Głęboka Woda / DEEP WATER – Wroclaw – DEUTSCH-POLNISCHER KÜNSTLER:INNENAUSTAUSCH 2023/2024
Ausstellung in Wroçlaw, POLEN
Deutsch/Polnische Künstlerinnenaustausch – Künstlergruppe LOJP
ANNA BUJAK | KAROLINA FREINO | KAROLINA SZYMANOWSKA | MANJA BARTHEL | CONSTANZE BÖCKMANN | MONIKA GROBEL | NINA MAY
Geppart Gallery ASP Wrocław
PIEKRANIA Living Culture
68/2 Ksiecia Witolda St., Wrocław
curator: Patrycja Sikora
Exhibition 01.12.2023 – 5.01.2024
Press release:
The Polish-German exhibition ‚Deep Water / Deep Water‘ is a continuation of a joint project initiated by artists from Germany. Its first instalment under the title ‚TIGHT‘ could be seen in 2021 at Galerie Kunstgehause in Dresden.

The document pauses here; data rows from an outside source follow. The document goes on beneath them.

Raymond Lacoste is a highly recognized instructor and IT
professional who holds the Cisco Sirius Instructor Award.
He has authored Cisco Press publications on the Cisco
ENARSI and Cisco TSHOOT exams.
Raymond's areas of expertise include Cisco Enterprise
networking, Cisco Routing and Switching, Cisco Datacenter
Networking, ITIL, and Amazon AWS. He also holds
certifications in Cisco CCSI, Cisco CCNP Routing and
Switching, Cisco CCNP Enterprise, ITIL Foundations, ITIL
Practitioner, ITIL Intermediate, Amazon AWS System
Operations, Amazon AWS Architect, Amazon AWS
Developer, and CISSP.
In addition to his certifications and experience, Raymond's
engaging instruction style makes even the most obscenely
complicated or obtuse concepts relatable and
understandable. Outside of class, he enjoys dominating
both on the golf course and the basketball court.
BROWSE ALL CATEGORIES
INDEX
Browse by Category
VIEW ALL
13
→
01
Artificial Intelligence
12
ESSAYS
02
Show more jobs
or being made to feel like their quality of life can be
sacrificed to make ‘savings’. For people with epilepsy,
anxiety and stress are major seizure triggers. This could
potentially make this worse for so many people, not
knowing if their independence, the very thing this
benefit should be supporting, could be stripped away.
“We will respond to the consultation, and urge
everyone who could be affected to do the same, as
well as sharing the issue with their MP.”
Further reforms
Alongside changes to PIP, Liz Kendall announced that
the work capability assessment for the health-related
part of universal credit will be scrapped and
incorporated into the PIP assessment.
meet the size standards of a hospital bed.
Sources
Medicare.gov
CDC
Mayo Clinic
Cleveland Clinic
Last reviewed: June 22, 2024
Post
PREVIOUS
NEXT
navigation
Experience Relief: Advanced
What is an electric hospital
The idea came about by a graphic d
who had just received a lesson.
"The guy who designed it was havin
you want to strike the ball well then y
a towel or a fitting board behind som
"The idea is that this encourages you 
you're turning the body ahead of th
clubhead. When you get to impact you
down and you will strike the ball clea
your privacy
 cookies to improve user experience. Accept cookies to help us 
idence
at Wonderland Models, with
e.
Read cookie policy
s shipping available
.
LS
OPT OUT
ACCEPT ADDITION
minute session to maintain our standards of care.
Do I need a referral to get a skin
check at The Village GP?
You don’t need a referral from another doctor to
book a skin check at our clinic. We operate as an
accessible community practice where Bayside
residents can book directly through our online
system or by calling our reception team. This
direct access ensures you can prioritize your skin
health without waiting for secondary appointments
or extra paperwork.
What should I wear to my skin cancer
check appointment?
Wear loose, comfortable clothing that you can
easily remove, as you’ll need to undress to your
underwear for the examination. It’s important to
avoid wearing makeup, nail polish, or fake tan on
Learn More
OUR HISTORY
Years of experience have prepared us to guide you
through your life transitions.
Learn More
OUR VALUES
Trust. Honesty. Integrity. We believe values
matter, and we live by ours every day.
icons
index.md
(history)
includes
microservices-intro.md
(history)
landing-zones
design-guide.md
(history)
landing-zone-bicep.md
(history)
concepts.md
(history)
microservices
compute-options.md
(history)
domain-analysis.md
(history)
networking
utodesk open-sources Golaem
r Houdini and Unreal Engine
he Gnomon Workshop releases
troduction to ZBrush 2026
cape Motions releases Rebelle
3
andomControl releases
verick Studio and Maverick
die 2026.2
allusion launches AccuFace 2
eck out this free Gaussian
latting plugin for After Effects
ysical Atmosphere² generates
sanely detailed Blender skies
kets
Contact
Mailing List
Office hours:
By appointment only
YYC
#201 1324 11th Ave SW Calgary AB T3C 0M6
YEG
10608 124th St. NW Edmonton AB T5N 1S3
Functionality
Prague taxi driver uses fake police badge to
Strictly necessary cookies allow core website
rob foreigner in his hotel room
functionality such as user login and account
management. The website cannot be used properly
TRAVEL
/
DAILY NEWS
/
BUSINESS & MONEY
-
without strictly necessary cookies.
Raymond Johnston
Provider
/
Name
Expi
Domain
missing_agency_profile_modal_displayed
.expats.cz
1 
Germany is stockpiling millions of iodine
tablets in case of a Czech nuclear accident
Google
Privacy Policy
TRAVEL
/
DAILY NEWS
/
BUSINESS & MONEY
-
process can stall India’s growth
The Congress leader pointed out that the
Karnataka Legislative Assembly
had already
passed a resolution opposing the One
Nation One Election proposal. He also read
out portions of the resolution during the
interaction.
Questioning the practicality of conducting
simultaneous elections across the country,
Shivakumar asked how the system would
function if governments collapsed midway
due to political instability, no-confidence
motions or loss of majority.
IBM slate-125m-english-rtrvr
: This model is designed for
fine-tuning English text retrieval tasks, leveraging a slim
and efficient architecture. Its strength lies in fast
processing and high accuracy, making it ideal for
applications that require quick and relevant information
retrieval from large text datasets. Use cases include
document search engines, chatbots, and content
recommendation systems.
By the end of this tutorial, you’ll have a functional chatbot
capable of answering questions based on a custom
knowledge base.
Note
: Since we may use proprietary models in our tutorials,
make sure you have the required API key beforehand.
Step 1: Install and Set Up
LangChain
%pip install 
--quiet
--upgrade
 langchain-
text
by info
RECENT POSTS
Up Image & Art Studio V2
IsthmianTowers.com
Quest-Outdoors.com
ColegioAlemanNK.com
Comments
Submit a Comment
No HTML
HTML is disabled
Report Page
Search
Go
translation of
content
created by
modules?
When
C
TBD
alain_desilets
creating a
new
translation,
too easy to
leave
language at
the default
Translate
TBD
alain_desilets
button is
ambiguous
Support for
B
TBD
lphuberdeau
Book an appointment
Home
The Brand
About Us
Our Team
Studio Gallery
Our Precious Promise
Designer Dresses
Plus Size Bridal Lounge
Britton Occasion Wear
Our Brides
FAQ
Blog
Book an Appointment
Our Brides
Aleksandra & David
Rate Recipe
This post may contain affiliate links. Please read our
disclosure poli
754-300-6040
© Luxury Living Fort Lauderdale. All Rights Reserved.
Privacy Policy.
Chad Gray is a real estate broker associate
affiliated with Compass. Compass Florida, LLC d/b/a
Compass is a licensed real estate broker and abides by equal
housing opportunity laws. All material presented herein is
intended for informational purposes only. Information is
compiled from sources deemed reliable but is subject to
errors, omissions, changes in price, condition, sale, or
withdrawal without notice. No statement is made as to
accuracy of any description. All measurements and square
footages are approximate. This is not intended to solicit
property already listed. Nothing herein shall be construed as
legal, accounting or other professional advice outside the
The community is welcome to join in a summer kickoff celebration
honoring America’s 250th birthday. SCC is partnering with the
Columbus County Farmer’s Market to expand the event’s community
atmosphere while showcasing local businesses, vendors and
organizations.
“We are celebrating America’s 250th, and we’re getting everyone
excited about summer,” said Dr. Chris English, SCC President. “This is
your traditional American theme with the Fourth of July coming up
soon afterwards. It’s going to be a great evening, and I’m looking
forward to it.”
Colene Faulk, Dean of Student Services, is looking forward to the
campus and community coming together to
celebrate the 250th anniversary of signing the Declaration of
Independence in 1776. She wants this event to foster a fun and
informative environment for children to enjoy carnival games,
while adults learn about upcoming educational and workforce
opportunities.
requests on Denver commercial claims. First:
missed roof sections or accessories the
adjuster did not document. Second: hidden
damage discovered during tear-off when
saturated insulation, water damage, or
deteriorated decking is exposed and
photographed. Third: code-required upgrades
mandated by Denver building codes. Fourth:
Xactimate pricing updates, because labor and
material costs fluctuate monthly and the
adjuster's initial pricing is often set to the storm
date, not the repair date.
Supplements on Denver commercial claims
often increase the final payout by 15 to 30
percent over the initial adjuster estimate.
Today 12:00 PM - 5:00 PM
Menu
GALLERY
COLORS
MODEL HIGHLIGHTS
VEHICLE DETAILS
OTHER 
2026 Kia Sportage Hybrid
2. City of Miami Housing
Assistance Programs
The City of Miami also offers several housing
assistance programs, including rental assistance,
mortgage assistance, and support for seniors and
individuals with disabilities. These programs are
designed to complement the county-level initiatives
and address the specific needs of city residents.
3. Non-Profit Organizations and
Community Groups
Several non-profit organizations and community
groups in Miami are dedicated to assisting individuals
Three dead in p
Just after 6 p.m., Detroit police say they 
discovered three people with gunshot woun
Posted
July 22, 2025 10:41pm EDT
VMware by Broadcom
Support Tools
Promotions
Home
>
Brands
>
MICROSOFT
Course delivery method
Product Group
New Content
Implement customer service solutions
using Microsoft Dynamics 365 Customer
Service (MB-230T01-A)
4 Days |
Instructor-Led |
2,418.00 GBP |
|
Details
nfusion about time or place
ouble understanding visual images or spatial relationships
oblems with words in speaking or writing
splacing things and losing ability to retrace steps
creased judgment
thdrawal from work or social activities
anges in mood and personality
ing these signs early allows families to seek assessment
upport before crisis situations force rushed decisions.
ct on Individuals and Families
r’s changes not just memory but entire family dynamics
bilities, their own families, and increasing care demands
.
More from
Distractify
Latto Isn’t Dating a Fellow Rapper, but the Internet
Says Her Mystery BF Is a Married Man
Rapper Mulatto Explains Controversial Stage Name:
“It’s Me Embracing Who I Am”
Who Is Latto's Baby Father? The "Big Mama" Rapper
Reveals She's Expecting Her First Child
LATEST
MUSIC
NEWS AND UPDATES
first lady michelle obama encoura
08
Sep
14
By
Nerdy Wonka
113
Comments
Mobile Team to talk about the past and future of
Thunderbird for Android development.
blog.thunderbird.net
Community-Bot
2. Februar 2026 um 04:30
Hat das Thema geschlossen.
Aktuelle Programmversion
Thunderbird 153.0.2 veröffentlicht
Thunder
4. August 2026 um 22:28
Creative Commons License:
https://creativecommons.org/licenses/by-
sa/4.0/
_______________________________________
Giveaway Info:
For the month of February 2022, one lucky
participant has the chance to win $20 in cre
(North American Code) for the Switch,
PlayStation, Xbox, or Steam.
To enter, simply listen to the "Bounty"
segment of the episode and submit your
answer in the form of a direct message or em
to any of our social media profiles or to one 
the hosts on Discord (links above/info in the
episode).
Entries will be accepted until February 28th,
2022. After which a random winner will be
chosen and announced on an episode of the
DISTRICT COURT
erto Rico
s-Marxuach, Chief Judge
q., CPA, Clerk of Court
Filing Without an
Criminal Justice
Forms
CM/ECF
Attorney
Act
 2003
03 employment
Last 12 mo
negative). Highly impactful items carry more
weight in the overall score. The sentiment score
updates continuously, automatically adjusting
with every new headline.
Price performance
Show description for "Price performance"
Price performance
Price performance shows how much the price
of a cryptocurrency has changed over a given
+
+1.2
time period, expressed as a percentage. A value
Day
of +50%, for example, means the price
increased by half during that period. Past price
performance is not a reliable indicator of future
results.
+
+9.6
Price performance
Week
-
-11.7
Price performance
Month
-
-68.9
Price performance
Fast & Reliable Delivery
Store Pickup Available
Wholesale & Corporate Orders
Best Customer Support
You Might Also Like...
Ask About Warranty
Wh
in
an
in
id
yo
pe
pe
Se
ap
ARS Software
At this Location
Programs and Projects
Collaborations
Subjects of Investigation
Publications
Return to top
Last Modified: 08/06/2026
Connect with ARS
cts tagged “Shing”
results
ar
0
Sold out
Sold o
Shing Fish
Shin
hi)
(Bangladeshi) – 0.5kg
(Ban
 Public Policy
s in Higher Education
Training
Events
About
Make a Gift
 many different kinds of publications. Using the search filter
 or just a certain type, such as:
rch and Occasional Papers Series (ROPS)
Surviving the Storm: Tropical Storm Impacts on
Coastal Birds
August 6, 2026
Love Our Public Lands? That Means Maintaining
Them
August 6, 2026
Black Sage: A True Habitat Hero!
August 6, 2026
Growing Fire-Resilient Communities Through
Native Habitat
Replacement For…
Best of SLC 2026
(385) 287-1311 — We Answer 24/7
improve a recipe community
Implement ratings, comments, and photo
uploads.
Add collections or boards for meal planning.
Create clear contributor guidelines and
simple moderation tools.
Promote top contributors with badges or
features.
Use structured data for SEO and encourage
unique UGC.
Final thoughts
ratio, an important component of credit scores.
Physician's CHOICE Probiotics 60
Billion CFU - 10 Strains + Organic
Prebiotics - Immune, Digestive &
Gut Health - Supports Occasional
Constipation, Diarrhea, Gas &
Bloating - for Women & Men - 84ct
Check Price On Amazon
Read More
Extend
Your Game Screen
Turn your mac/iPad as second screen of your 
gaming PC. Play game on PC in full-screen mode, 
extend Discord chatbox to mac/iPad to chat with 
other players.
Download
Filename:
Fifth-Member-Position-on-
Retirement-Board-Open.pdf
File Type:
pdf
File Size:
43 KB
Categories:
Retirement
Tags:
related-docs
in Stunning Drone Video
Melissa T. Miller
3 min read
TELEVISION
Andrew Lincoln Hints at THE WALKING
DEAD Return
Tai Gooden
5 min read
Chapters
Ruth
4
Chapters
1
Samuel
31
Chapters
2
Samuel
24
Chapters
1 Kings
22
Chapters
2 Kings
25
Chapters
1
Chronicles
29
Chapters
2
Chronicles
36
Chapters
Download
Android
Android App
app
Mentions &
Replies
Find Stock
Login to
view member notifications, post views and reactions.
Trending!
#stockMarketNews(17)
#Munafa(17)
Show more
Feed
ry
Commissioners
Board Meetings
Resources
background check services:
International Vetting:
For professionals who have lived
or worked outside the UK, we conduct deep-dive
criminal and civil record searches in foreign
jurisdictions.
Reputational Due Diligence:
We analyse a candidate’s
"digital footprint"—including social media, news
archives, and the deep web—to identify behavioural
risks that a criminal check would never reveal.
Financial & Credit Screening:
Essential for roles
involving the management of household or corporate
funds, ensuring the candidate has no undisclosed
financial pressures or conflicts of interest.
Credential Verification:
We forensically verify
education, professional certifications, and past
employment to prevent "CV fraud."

For the Wrocław edition, the authors have created partly new works, which will be premiered at the Geppart Gallery of the Academy of Fine Arts Wrocław.
The works presented at the exhibition, although they belong to different areas of art, concern a common ground, which is the responsibility of man for his surroundings and the reality shaped by him. Empathy and sensitivity to the migration crisis growing on the border with Belarus materialise in Karolina Freino’s latest work (‚Lament‘). In Anna Bujak’s sculptures (‚Serbia, to Tokyo‘), the leitmotif is the power of war to wreak havoc, regardless of the circumstances in which it takes place. Karolina Szymanowska’s installation („Eye it, Try it, Buy it“), referring to American Chevrolet advertising slogans from 1940, concerns entanglement in a culture of consumption based on the logic of constant growth and technological progress, rapid turnover of goods, the temporariness of ventures and the drain on natural resources. Ecological aspects resound in drawings and objects on the borderline of art disciplines by Monika Grobel, which encapsulate man’s destructive activities towards himself and the natural world. In Constanze Böckmann’s photographs and photographic collages, the main protagonist is deep water – a mysterious and inaccessible boundlessness, an ocean-element in which the basic life-giving forces lie dormant, but which also falls victim to man’s predatory economy, in line with the imperative of continuous civilisational growth. Böckmann’s visual poetry coexists with the photographic works, viralizing the gallery space. Nina May and Majna Barthel appeal to intuition, a perception of the world that escapes logical rigours. Nina May creates surreal collages in which figuration merges with abstraction to create spaces of imagination. In one series, a recurring motif is a female figure that brings together the clichés of femininity – a female doll, subjected to the dictates of the senses. Manja Barthel invites the viewer to immerse themselves in an image conceived as an autonomous space created through experimentation. At the core of her work is the creative process, the issue of visual perception, the accessibility of the represented world and the world of ideas in the field of art, and reaching the final shape of the work.